5 Animals That Have No Business in This Century

My friend has invented a show and I encourage you all to submit your additions. The premise:

What has no business in this century?

His first suggestion:

Let me start w mudskippers. No business being in this millennium. It has to constantly make sure it has mud on it, god forbid it dry off & die. it walks 3 steps then has to roll around again. WHY IS IT OUT OF THE WATER? Get back in the water, what is it doing?

My Additions:


Manatees. in the primordial soupy swamps of an early earth – fine. but today? theyre just slow globs of fat that collect more notches on their back from boat propellers than my bedpost does from chicks that ive banged (which is to say that most manatees have at least 2 slices in them). gtfo out of Cen21.

Another from the suggester:

Deep sea fish have no business in this century. They have too much stuff on them, what’s all that stuff for? & Jellyfish, get the fkk off the planet. you’re stupid. you’re not a fish or a jelly & you’re just there for no other reason but to ruin a day of swimming.

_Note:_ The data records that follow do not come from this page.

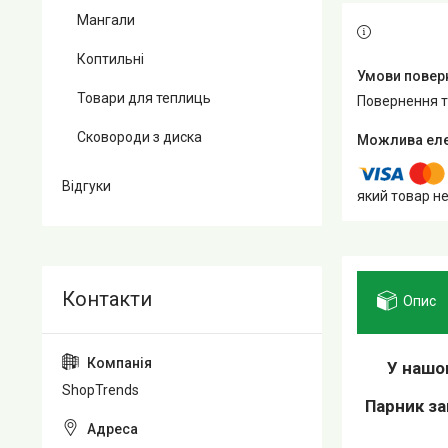
Мангали
Коптильні
Товари для теплиць
повернення 
Сковороди з диска
Відгуки
який товар н
Опис
У нашо
ShopTrends
Парник за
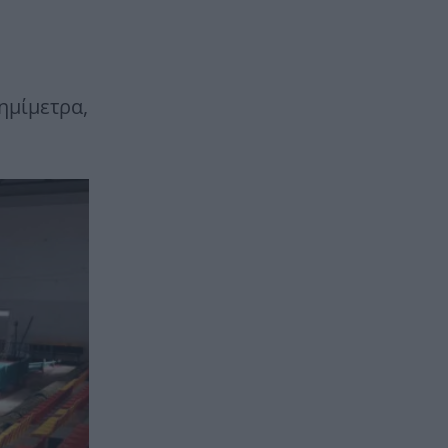
ημίμετρα,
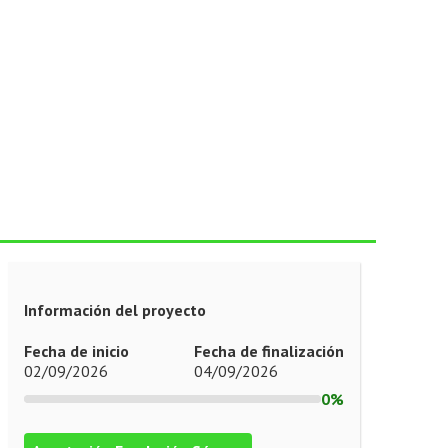
Información del proyecto
Fecha de inicio
Fecha de finalización
02/09/2026
04/09/2026
0%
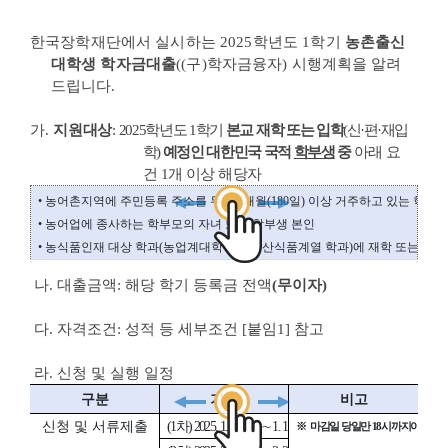
한국장학재단에서 실시하는 2025학년도 1학기
농촌출신
대학생 학자금대출
((구)학자금융자) 시행
계획을 알려
드립니다.
가.
지원
대상
:
2025학년도 1학기
본교 재학 또는 입학
(신·편·재입
학)
예정인 대한민국 국적
학부생
중
아래 요
건 1개 이상 해당자
• 농어촌지역에 주민등록 주소를 두고 6개월(180일) 이상 거주하고 있는 학부
• 농어업에 종사하는 학부모의 자녀 또는 학부생 본인
• 농식품인재 대상 학과(농업계대학 농림축산식품계열 학과)에 재학 또는 입학
나. 대출금액: 해당 학기 등록금 전액
(무이자)
다. 자격조건: 성적 등 세부조건 [붙임1] 참고
라. 신청 및 실행 일정
구분
기간
비고
신청 및 서류제출
(1차) 2025. 1. 3.(금) ∼ 1. 17.(금)
※
마감일 당일만 18시까지이며, 그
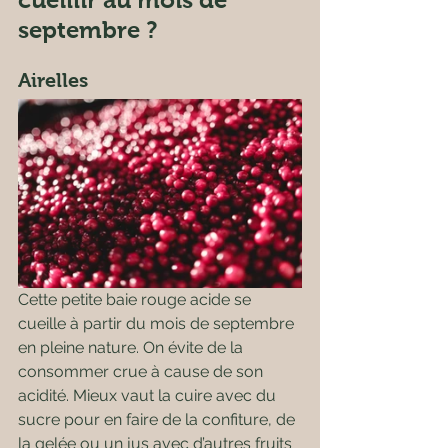
septembre ?
Airelles
Cette petite baie rouge acide se 
cueille à partir du mois de septembre 
en pleine nature. On évite de la 
consommer crue à cause de son 
acidité. Mieux vaut la cuire avec du 
sucre pour en faire de la confiture, de 
la gelée ou un jus avec d’autres fruits 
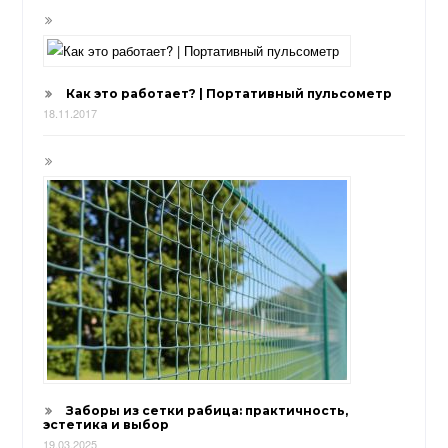
Как это работает? | Портативный пульсометр
18.11.2017
Заборы из сетки рабица: практичность,
эстетика и выбор
19.03.2025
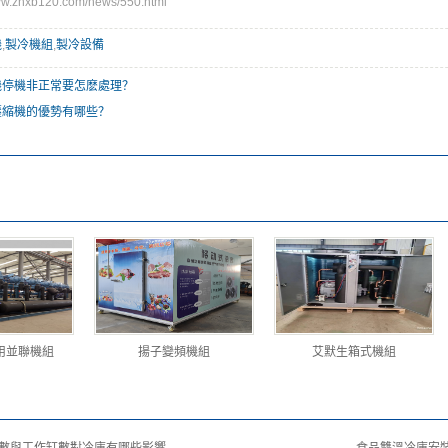
.zhxb120.com/news/550.html
機
,
製冷機組
,
製冷設備
機停機非正常要怎麽處理？
壓縮機的優勢有哪些？
用並聯機組
揚子變頻機組
艾默生箱式機組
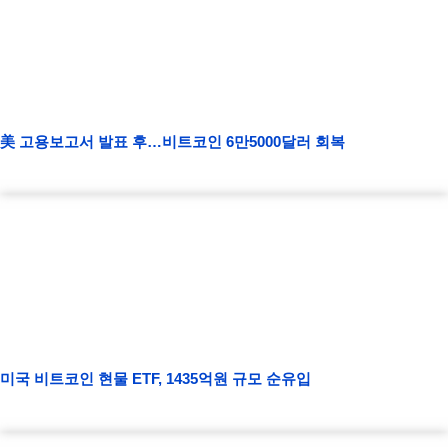
美 고용보고서 발표 후…비트코인 6만5000달러 회복
미국 비트코인 현물 ETF, 1435억원 규모 순유입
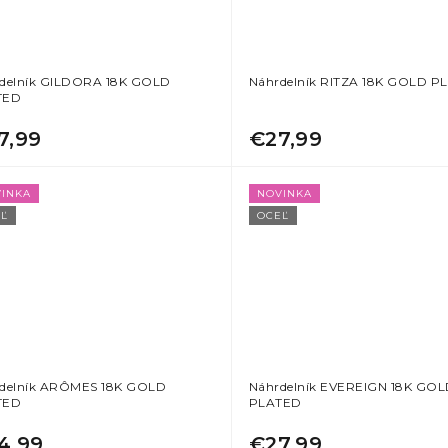
delník GILDORA 18K GOLD
Náhrdelník RITZA 18K GOLD P
TED
7,99
€27,99
INKA
NOVINKA
Ľ
OCEĽ
delník ARÔMES 18K GOLD
Náhrdelník EVEREIGN 18K GO
TED
PLATED
4,99
€27,99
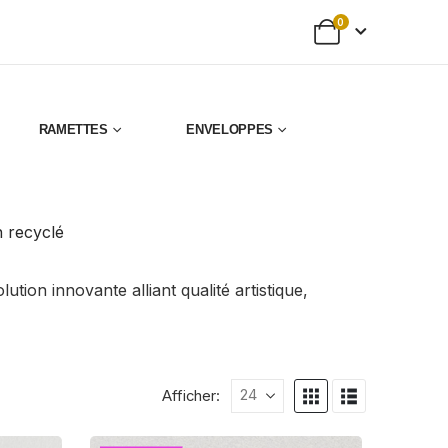
0
RAMETTES
ENVELOPPES
n recyclé
ion innovante alliant qualité artistique,
Afficher:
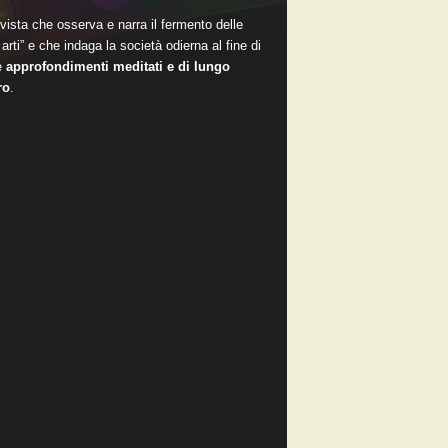
vista che osserva e narra il fermento delle
arti” e che indaga la società odierna al fine di
e
approfondimenti meditati e di lungo
ro
.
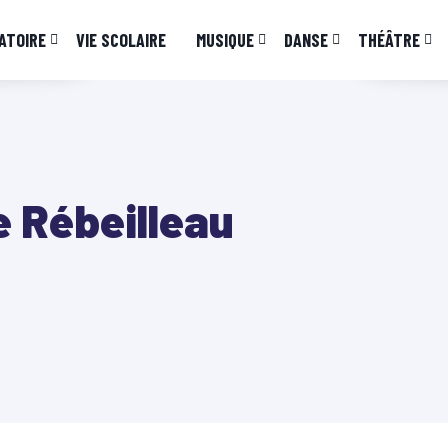
ATOIRE
VIE SCOLAIRE
MUSIQUE
DANSE
THÉÂTRE
e Rébeilleau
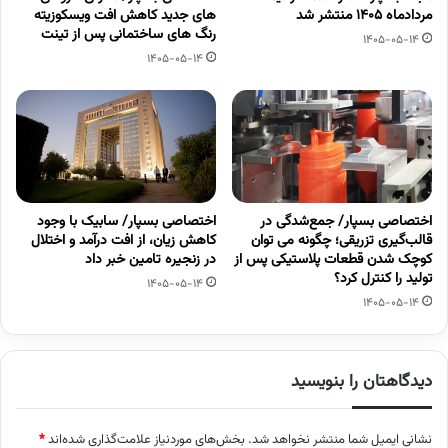
مردادماه 1405 منتشر شد
های جدید کاهش افت ویسکوزیته
رنگ های ساختمانی پس از تینت
1405-05-14
1405-05-14
اختصاصی بسپار/ جمع‌شدگی در
اختصاصی بسپار/ سابیک با وجود
قالب‌گیری تزریقی؛ چگونه می توان
کاهش زیان، از افت درآمد و اختلال
کوچک شدن قطعات پلاستیکی پس از
در زنجیره تامین خبر داد
تولید را کنترل کرد؟
1405-05-14
1405-05-14
دیدگاهتان را بنویسید
نشانی ایمیل شما منتشر نخواهد شد.
بخش‌های موردنیاز علامت‌گذاری شده‌اند
*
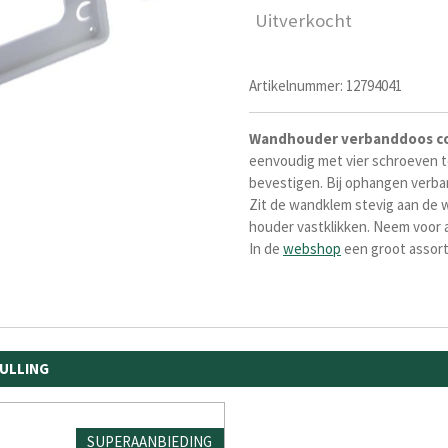
Uitverkocht
Artikelnummer:
12794041
Wandhouder
verbanddoos
c
eenvoudig met vier schroeven t
bevestigen. Bij ophangen verba
Zit de wandklem stevig aan de 
houder vastklikken. Neem voor 
In de
webshop
een groot assor
ULLING
SUPERAANBIEDING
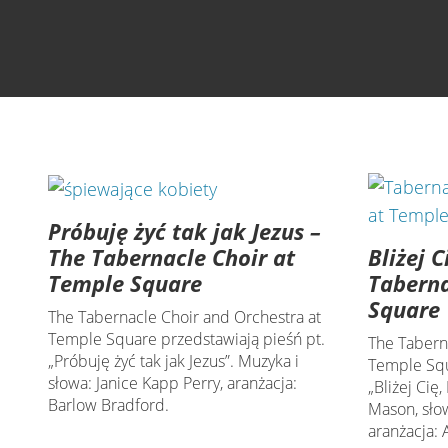
Próbuję żyć tak jak Jezus –
Bliżej 
The Tabernacle Choir at
Taberna
Temple Square
Square
The Tabernacle Choir and Orchestra at
Temple Square przedstawiają pieśń pt.
The Tabern
„Próbuję żyć tak jak Jezus”. Muzyka i
Temple Squ
słowa: Janice Kapp Perry, aranżacja:
„Bliżej Cię
Barlow Bradford.
Mason, sło
aranżacja: 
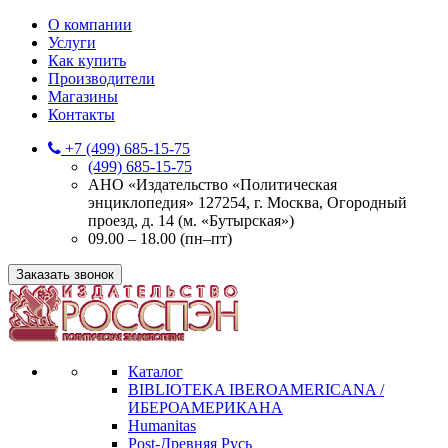
О компании
Услуги
Как купить
Производители
Магазины
Контакты
+7 (499) 685-15-75
(499) 685-15-75
АНО «Издательство «Политическая
энциклопедия» 127254, г. Москва, Огородный
проезд, д. 14 (м. «Бутырская»)
09.00 – 18.00 (пн–пт)
Заказать звонок
Каталог
BIBLIOTEKA IBEROAMERICANA /
ИБЕРОАМЕРИКАНА
Humanitas
Post-Древняя Русь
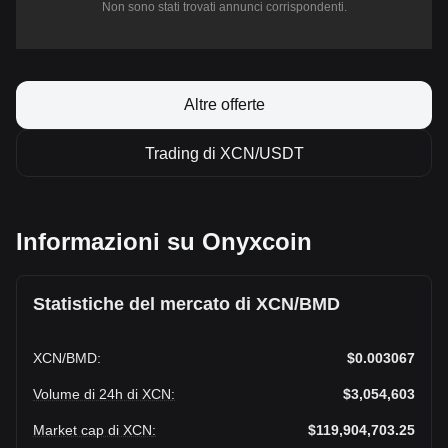
Non sono stati trovati annunci corrispondenti.
Altre offerte
Trading di XCN/USDT
Informazioni su Onyxcoin
Statistiche del mercato di XCN/BMD
XCN
/
BMD
:
$0.003067
Volume di 24h di XCN
:
$3,054,603
Market cap di XCN
:
$119,904,703.25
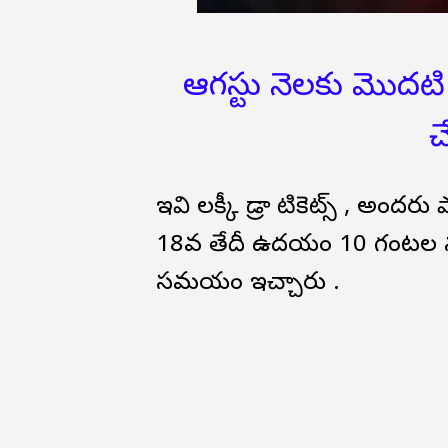
ఆగస్టు నెలకు మొదటి
చ
ఇవి లక్కీ డ్రా టికెట్స్ , అందర
18వ తేదీ ఉదయం 10 గంటల న
సమయం ఇచ్చారు .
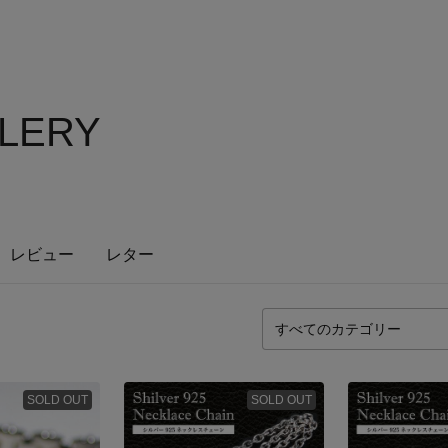
LLERY
レビュー
レター
SOLD OUT
SOLD OUT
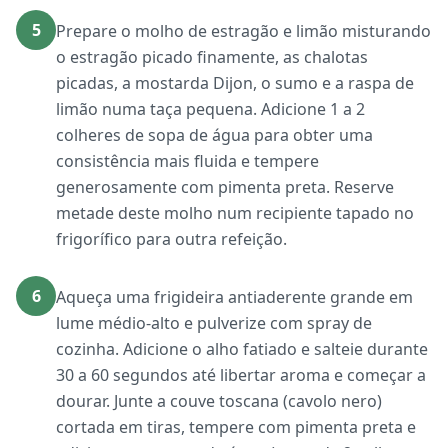
5
Prepare o molho de estragão e limão misturando
o estragão picado finamente, as chalotas
picadas, a mostarda Dijon, o sumo e a raspa de
limão numa taça pequena. Adicione 1 a 2
colheres de sopa de água para obter uma
consistência mais fluida e tempere
generosamente com pimenta preta. Reserve
metade deste molho num recipiente tapado no
frigorífico para outra refeição.
6
Aqueça uma frigideira antiaderente grande em
lume médio-alto e pulverize com spray de
cozinha. Adicione o alho fatiado e salteie durante
30 a 60 segundos até libertar aroma e começar a
dourar. Junte a couve toscana (cavolo nero)
cortada em tiras, tempere com pimenta preta e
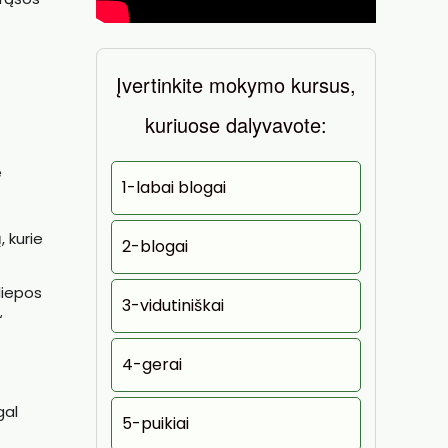
Įvertinkite mokymo kursus,
kuriuose dalyvavote:
e
1-labai blogai
 kurie
2-blogai
liepos
3-vidutiniškai
“
4-gerai
gal
5-puikiai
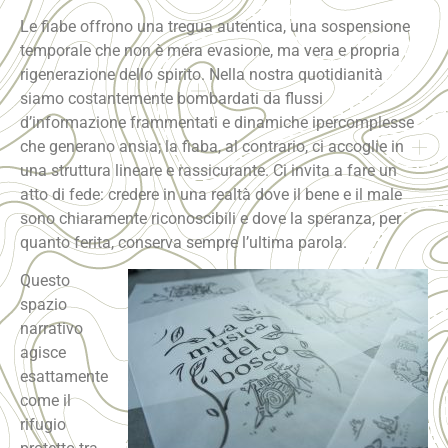
Le fiabe offrono una tregua autentica, una sospensione
temporale che non è mera evasione, ma vera e propria
rigenerazione dello spirito. Nella nostra quotidianità
siamo costantemente bombardati da flussi
d’informazione frammentati e dinamiche ipercomplesse
che generano ansia; la fiaba, al contrario, ci accoglie in
una struttura lineare e rassicurante. Ci invita a fare un
atto di fede: credere in una realtà dove il bene e il male
sono chiaramente riconoscibili e dove la speranza, per
quanto ferita, conserva sempre l’ultima parola.
Questo
spazio
narrativo
agisce
esattamente
come il
rifugio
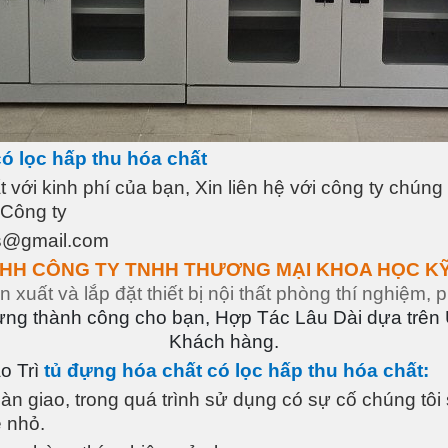
ó lọc hấp thu hóa chất
 với kinh phí của bạn, Xin liên hệ với công ty chún
 Công ty
cs@gmail.com
HH CÔNG TY TNHH THƯƠNG MẠI KHOA HỌC K
 xuất và lắp đặt thiết bị nội thất phòng thí nghiệm, 
ng thành công cho bạn, Hợp Tác Lâu Dài dựa trên Uy 
Khách hàng.
o Trì
tủ đựng hóa chất có lọc hấp thu hóa chất:
àn giao, trong quá trình sử dụng có sự cố chúng tô
ề nhỏ.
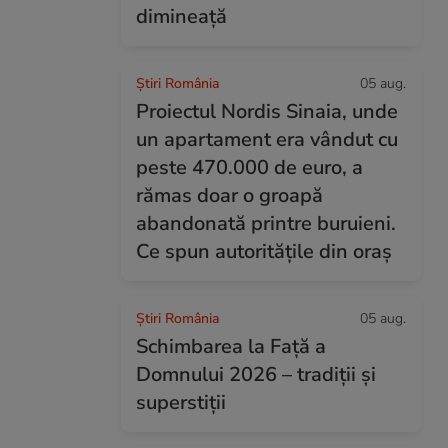
dimineață
Știri România
05 aug.
Proiectul Nordis Sinaia, unde
un apartament era vândut cu
peste 470.000 de euro, a
rămas doar o groapă
abandonată printre buruieni.
Ce spun autoritățile din oraș
Știri România
05 aug.
Schimbarea la Față a
Domnului 2026 – tradiții și
superstiții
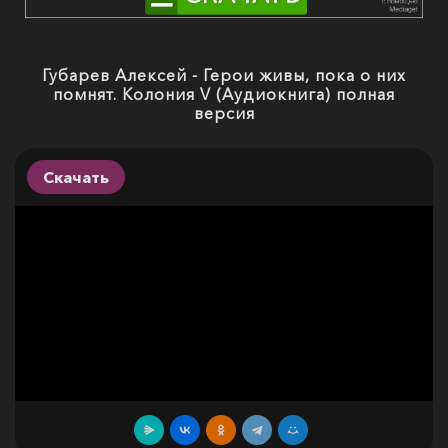
Губарев Алексей - Герои живы, пока о них
помнят. Колония V (Аудиокнига) полная
версия
Скачать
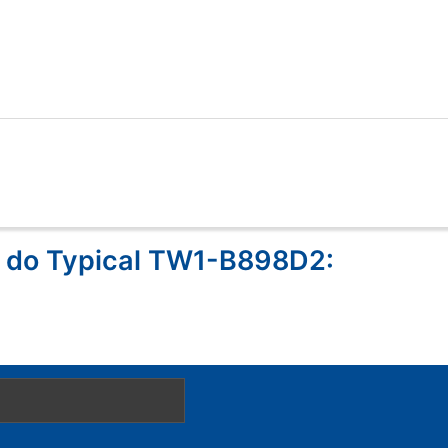
 do Typical TW1-B898D2:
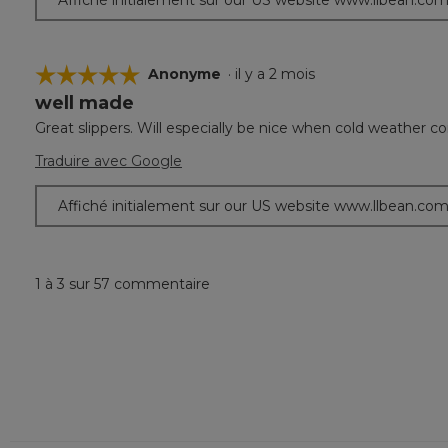
☆☆☆☆☆
☆☆☆☆☆
Anonyme
·
il y a 2 mois
well made
5
étoile(s)
Great slippers. Will especially be nice when cold weather c
sur
5.
Traduire avec Google
Affiché initialement sur our US website www.llbean.co
1 à 3 sur 57 commentaire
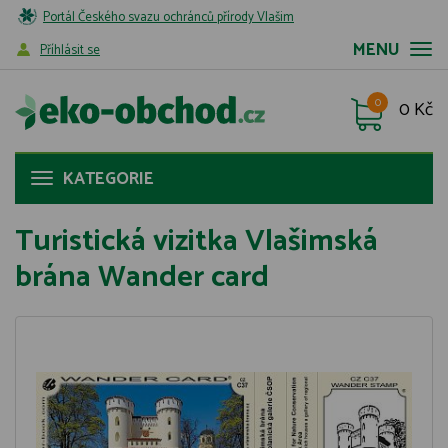
Portál Českého svazu ochránců přírody Vlašim
MENU
Příhlásit se
0
0 Kč
KATEGORIE
Turistická vizitka Vlašimská
brána Wander card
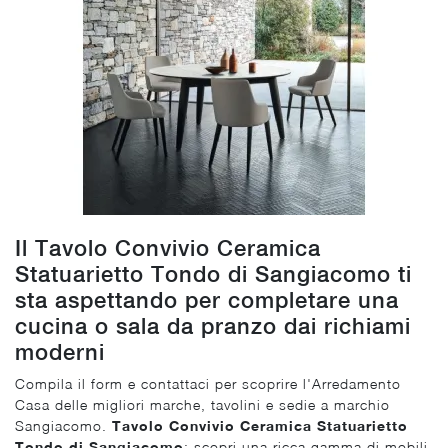
Il Tavolo Convivio Ceramica
Statuarietto Tondo di Sangiacomo ti
sta aspettando per completare una
cucina o sala da pranzo dai richiami
moderni
Compila il form e contattaci per scoprire l'Arredamento
Casa delle migliori marche, tavolini e sedie a marchio
Sangiacomo.
Tavolo Convivio Ceramica Statuarietto
Tondo di Sangiacomo
: scopri una ricca gamma di mobili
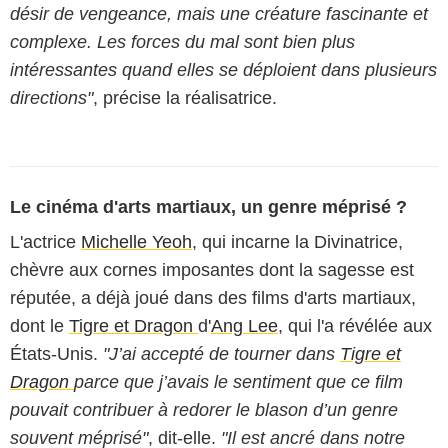
désir de vengeance, mais une créature fascinante et
complexe. Les forces du mal sont bien plus
intéressantes quand elles se déploient dans plusieurs
directions"
, précise la réalisatrice.
Le cinéma d'arts martiaux, un genre méprisé ?
L'actrice
Michelle Yeoh
, qui incarne la Divinatrice,
chèvre aux cornes imposantes dont la sagesse est
réputée, a déjà joué dans des films d'arts martiaux,
dont le
Tigre et Dragon
d'
Ang Lee
, qui l'a révélée aux
États-Unis.
"J’ai accepté de tourner dans
Tigre et
Dragon
parce que j’avais le sentiment que ce film
pouvait contribuer à redorer le blason d’un genre
souvent méprisé"
, dit-elle.
"Il est ancré dans notre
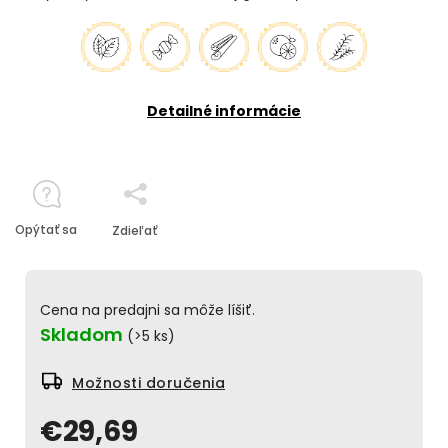
Detailné informácie
Opýtať sa
Zdieľať
Cena na predajni sa môže líšiť.
Skladom
(>5 ks)
Možnosti doručenia
€29,69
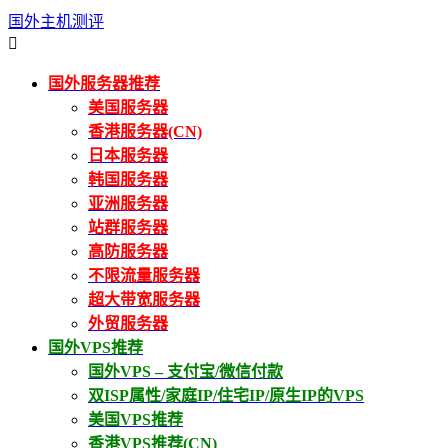
国外主机测评

国外服务器推荐
美国服务器
香港服务器(CN)
日本服务器
韩国服务器
亚洲服务器
站群服务器
高防服务器
不限流量服务器
超大带宽服务器
外贸服务器
国外VPS推荐
国外VPS – 支付宝/微信付款
双ISP属性/家庭IP/住宅IP/原生IP的VPS
美国VPS推荐
香港VPS推荐(CN)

Tapirs. they look like something that should be in the background of a Star Wars movie, serve no purpose and if shown a picture, 9 out of 10 people will label it “absolutely extinct” yet exists. why? to do nothing. gtfo of this century.

& FINALLY…

I nominate all sharks with teeth (though i’m not comfortable with that whale shark shit and the nurse sharks in California still freak me out when i look down whilst swimming).

Sharks are water dinosaurs. they should be dead by now. we got rid of t-rexes on land and left great whites in the water? eff. that. oceans should be for mans pleasure and enjoyment. pretty fish, amusing seals, dolphins – all welcome. shit with teeth thats an ambush predator operating under a “shoot first and ask questions later” policy? DIE. now. thx.